There’s not been a lot that’s happened over the last 14 months in Wyoming that could be considered “normal.” But in the last few weeks, conditions have inched a little closer.

With declines in coronavirus cases and a growing percentage of Wyoming residents obtaining the COVID vaccine, institutions are opening back up and loosening the restrictions that were in place to slow the spread of the illness.

Nursing homes are being allowed to provide short visitation periods, students can enjoy school dances and in-person graduation ceremonies again, and more schools are winning approval to end requirements for mask use.

One of the biggest changes from last year is the planning for in-person graduation ceremonies across the state.

While last year saw students attend virtual events or sit in cars to watch commencement speakers, full, in-person ceremonies are being planned at various schools, including Central Wyoming College, Casper College and Laramie County Community College.

The University of Wyoming will hold in-person commencement ceremonies, but will also offer a “hybrid” option for graduates to be recognized virtually.

Also opening graduation ceremonies to the public is Northwest College, said public information officer Carey Miller.

“We heard from our 2020 graduates that they were sad about not getting to have the same experience,” she explained. “So we decided early on that we wanted to try and give them the best experience that we possibly could — and do in person graduation.”

Miller said state rules will allow up to 500 people in the Cabre Gym, where the ceremony will be held — although there will be some requirements for social distancing and mask use.

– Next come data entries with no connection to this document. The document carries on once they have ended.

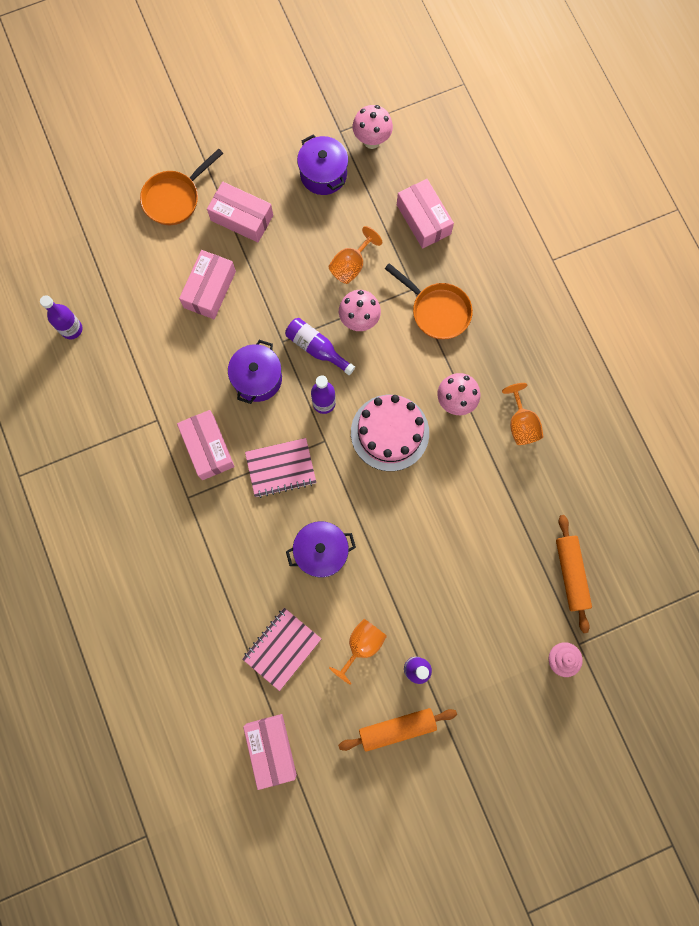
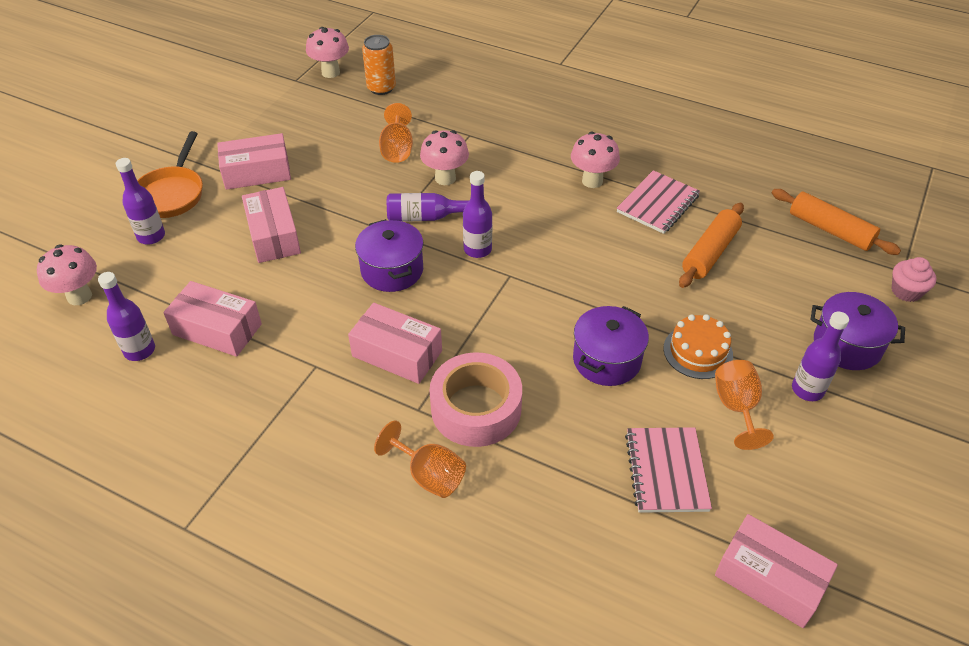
camera: 40 degrees left, 30 degrees down
pink notebook [245,438,316,498] -> pink notebook moved to [617,170,700,234]
purple pot [297,134,348,195] -> purple pot moved to [810,292,905,370]
orange rolling pin [338,708,457,752] -> orange rolling pin moved to [679,203,744,288]
pink cake [351,395,429,471] -> none
orange pan [385,263,473,340] -> none
pink box [397,179,454,249] -> pink box moved to [163,281,262,357]
orange goblet [502,383,543,445] -> orange goblet moved to [374,420,466,498]
none -> pink mushroom [37,244,97,305]
none -> purple bottle [116,158,165,244]
none -> orange can [362,35,396,95]
none -> pink tape [430,352,522,447]
none -> orange cake [663,314,733,379]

As Wyoming relies heavily on tourism, attractions that last year were shuttered or strictly limited are planning to welcome the public with outstretched arms. 

Officials with Cheyenne Frontier Days, which was canceled last year, announced the 10-day rodeo will go on as normal this year without social distancing or mask requirements for concerts, rodeos and other outdoor activities.

This is welcome news for an event that saw an over $3 million loss last year.

Vaccines have gone a long way towards returning the state to pre-pandemic status, according to Kathy Emmons, executive director for the Cheyenne-Laramie County Health Department

“We don’t want to have to go back to limiting businesses and things like that,” she told Cowboy State Daily earlier this month. “And one of the best ways to do that is to make sure everybody can go back to work and can go out and shop. And you can only do that if you’ve got that protection.”